> **What to do**: Go through the data below. Pull out every line that has the word "their".

> **Data**:
··········

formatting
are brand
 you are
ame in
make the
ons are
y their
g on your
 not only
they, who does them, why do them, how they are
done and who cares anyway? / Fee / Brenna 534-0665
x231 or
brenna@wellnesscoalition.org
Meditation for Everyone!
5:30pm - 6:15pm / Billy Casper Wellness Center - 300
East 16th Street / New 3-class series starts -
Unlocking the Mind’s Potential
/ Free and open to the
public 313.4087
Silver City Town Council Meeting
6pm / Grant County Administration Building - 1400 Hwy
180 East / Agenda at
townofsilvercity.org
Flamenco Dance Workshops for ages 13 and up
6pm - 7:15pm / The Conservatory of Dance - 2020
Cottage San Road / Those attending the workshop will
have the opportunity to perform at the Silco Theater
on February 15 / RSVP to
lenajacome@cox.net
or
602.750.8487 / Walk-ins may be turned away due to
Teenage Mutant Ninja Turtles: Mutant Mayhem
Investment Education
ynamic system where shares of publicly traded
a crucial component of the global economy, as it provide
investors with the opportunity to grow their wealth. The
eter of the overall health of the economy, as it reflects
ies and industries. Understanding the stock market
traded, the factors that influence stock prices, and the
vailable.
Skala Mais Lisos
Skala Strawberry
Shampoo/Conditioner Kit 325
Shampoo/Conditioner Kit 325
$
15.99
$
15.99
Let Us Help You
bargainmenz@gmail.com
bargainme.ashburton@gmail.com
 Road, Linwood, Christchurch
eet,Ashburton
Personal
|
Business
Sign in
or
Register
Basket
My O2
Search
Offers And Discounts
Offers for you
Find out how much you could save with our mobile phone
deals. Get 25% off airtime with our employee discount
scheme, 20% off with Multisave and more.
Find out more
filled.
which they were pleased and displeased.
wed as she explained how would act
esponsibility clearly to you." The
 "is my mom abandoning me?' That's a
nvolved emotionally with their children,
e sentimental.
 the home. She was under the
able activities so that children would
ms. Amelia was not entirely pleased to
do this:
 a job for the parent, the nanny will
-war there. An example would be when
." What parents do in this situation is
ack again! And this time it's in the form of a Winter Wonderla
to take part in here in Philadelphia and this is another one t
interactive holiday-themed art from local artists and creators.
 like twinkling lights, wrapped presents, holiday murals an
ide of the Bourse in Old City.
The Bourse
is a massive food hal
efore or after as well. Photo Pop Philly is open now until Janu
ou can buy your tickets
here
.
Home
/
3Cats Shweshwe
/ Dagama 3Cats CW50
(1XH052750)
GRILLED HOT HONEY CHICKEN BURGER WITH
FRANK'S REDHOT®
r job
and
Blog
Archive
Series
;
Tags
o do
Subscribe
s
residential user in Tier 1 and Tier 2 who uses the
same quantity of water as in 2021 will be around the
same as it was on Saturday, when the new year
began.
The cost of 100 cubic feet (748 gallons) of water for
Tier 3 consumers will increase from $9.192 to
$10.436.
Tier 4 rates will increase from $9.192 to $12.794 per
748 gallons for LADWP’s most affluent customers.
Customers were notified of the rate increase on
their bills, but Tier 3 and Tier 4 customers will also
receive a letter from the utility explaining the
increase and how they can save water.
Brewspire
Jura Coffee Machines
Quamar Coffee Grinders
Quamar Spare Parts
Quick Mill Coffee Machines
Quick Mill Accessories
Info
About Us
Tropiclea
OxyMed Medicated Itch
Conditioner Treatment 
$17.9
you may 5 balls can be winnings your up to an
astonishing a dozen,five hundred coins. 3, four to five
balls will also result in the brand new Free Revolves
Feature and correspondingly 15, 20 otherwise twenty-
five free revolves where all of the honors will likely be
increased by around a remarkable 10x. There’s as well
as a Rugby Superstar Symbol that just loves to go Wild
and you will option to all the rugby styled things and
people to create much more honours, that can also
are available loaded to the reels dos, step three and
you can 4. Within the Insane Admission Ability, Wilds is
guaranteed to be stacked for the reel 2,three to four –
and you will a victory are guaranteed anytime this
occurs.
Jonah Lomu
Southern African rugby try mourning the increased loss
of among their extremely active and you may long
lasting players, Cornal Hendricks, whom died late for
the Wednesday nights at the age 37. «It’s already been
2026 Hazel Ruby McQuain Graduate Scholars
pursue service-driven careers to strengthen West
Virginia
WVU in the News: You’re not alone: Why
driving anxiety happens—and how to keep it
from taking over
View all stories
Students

··········

> **The answer**:
y their
investors with the opportunity to grow their wealth. The
nvolved emotionally with their children,
their bills, but Tier 3 and Tier 4 customers will also
of among their extremely active and you may long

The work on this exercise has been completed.